The accuracy versus iteration curve gives us the evidence we need to verify the GCN model’s efficacy.
Figure 11 shows a rise in accuracy throughout both training and testing until it becomes fixed close to 1. This shows that the model’s learning rate increases up to about 20 iterations, after which it levels off and remains constant.
For the categorization of healthy, very mild, mild, and moderate, the GCN model’s resulting confusion matrices are shown in
Figure 12. The total number of correctly predicted healthy cases is 640; for very mild cases, this is 448; and for mild class cases, this is 180, although no moderate cases were identified in any of the 12 test images. Even though the GCN model was able to predict all of the other category images accurately, it was unable to predict the moderate dementia cases.
Table 3 shows the F1 score, precision, and recall of the GCN model for each class. This model is estimated to have a global accuracy of 99.06 percent. The F1 scores for the healthy, very mild, mild, and moderate classes are 1, 0.99, 1, and 0. Out of a total of 1280 test images, the GCN algorithm successfully predicted 1268. The most accurate prediction was made for the healthy and mild categories, while the least accurate prediction was made for the moderate dementia category.
Figure 13 depicts the loss function’s value versus the number of iterations. Even though the loss was initially quite high for the test images, the CNN-GCN model’s loss decreased abruptly for the test images. After the first couple of iterations, the cost for both training and testing images became fixed at approximately zero.
The accuracy versus iteration curve provides the evidence necessary to confirm the efficacy of the CNN-GCN model.
Figure 14 depicts a rise in accuracy during both training and testing until it approaches 1 and stabilizes. This demonstrates that the model’s learning rate increases after a couple of iterations before leveling off and remaining constant.
Figure 15 displays the confusion matrices produced by the CNN-GCN model for the categorization of the healthy, very mild, mild, and moderate classes. The number of correctly predicted healthy cases is 641, the number of very mild cases is 448, the number of mild cases is 179, and the number of moderate cases is 12. All category images are predicted correctly using the CNN-GCN model.

-------

* _What you should do_:
Pick up the passage above about the GCN and CNN-GCN dementia classification results and keep writing from its last sentence.

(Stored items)
-------

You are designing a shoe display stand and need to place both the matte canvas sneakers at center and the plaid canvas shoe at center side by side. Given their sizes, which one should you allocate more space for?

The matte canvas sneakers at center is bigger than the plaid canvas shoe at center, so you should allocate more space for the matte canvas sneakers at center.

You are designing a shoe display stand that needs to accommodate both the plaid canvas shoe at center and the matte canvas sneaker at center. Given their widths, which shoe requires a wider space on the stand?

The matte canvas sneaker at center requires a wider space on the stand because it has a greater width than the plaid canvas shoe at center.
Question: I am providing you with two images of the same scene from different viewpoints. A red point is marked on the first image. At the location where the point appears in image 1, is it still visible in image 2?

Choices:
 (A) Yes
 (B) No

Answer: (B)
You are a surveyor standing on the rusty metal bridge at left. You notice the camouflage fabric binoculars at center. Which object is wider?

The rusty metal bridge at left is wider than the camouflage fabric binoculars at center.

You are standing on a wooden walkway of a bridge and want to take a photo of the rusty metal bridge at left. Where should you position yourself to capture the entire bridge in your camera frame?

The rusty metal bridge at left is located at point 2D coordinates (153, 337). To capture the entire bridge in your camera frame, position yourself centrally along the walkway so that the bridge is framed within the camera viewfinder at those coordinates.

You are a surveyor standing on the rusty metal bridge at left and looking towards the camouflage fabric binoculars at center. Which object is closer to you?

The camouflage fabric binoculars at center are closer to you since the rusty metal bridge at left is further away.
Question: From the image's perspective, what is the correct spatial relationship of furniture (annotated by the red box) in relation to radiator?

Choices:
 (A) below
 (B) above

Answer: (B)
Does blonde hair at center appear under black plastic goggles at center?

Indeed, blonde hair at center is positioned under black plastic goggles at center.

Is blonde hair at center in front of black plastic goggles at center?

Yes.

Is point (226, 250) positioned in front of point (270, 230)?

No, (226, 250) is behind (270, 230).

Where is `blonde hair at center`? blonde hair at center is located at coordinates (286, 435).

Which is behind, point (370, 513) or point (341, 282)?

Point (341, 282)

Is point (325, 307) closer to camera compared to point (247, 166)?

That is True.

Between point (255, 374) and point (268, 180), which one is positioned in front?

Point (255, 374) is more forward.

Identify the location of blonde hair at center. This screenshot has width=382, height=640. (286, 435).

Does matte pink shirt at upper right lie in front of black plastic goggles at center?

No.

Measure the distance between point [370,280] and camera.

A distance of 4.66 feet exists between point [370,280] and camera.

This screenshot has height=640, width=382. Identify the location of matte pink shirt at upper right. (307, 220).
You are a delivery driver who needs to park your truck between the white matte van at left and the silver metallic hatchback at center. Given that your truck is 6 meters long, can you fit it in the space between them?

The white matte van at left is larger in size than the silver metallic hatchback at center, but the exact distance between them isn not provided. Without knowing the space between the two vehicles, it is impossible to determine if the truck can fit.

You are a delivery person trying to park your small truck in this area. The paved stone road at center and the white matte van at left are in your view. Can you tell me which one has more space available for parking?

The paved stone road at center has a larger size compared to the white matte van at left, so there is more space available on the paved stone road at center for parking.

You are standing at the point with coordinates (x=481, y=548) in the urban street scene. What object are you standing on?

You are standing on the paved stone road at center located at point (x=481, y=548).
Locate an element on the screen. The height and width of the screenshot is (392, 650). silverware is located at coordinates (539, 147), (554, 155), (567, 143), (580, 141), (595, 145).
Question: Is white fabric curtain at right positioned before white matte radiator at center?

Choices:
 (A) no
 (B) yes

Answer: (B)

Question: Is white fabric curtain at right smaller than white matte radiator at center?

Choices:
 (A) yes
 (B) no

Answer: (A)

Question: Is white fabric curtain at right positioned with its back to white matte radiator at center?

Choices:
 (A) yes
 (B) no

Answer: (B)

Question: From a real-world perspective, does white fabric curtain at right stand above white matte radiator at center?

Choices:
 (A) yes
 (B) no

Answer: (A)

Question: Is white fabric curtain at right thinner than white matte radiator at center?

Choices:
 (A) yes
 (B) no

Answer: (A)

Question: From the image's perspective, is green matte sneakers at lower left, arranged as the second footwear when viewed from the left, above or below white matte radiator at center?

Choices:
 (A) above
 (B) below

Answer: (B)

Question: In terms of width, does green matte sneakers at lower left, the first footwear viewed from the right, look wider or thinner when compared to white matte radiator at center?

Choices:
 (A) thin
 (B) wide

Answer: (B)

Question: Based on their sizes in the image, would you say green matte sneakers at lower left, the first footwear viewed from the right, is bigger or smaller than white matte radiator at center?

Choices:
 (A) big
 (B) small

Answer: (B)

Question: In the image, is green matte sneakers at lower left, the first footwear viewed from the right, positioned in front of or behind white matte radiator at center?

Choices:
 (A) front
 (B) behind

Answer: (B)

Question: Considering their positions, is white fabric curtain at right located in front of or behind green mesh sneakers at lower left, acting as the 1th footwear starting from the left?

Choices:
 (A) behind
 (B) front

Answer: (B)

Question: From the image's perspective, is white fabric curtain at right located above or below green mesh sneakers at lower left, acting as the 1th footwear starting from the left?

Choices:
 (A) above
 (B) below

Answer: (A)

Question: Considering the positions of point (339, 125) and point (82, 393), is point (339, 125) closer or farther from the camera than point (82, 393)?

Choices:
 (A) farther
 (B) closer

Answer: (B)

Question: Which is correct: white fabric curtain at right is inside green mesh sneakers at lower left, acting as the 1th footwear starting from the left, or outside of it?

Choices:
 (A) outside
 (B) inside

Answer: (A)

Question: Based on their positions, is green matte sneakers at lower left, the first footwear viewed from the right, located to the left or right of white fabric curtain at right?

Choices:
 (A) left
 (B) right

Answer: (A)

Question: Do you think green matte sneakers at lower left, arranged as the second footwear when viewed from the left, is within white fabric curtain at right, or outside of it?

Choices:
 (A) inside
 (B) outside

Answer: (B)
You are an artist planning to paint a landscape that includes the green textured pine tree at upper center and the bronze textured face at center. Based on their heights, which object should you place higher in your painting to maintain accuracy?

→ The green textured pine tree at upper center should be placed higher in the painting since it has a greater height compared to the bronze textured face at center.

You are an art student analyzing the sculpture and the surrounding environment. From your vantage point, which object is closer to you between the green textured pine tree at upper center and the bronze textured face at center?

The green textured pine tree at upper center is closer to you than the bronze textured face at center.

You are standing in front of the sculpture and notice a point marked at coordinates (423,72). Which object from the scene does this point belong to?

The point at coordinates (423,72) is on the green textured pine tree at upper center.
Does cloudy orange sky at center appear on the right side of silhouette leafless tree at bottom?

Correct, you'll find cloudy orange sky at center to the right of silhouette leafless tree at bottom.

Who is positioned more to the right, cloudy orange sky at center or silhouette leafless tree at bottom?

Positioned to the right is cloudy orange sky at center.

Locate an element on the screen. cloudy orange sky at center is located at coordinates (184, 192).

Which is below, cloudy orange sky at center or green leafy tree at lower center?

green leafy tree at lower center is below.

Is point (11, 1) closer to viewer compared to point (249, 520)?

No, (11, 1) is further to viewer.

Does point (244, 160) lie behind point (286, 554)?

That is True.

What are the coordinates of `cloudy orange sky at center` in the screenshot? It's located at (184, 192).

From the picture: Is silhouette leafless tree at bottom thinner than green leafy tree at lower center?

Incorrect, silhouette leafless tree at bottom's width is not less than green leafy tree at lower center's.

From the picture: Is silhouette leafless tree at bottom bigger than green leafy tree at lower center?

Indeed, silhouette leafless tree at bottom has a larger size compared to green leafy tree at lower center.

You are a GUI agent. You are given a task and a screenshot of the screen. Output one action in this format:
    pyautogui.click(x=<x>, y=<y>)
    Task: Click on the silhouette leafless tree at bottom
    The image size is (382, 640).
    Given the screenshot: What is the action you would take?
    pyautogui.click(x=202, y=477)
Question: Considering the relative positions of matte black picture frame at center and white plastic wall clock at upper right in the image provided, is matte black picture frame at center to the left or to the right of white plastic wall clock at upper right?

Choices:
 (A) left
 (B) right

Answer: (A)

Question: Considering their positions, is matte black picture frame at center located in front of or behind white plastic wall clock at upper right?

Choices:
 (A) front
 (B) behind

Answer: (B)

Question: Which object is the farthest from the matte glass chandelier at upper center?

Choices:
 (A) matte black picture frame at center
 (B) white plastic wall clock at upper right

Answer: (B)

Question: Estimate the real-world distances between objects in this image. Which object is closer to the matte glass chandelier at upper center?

-------

* _Answer_:
Table 4 shows the F1 score, precision, and recall of the CNN-GCN model for each class. We obtained an overall accuracy of 100% from the CNN-GCN model. The F1 scores for the healthy, very mild, mild, and moderate classes are 1, 1, 1, and 1, respectively. The CNN-GCN algorithm successfully predicts all of the 1280 images.
Our proposed CNN-GCN model achieves 100% accuracy on both the training and test data and may overfit the training data by capturing even irrelevant and abnormal patterns, such as noise and outliers. Consequently, the model may exhibit sub-par performance when presented with novel, unfamiliar data. The high accuracy may indicate a lack of generalizability of the model to novel contexts or datasets. This is particularly crucial when dealing with health-related data since it might exhibit significant variability. Hence, it is important to verify the accuracy of the CNN-GCN model by using distinct test datasets and ensuring its efficacy in real-world scenarios rather than just relying on controlled experimental settings. So, we collected a separate dataset for implementing our proposed CNN-GCN model. Neeraj [
28] provided a dataset to Kaggle, which consists of 2D images collected from the ADNI baseline dataset that were originally Nifti images. The dataset has three distinct classes: AD, MCI, and CN. After implementing our proposed CNN-GCN model, we presented the confusion matrix in
Figure 16 to categorize the AD, MCI, and CN classes. There are 8 accurately predicted instances of AD, 21 cases of MCI, and 15 cases of CN. The CNN-GCN model accurately predicted all of the category images. This illustrates the potential for its use with novel and unfamiliar data.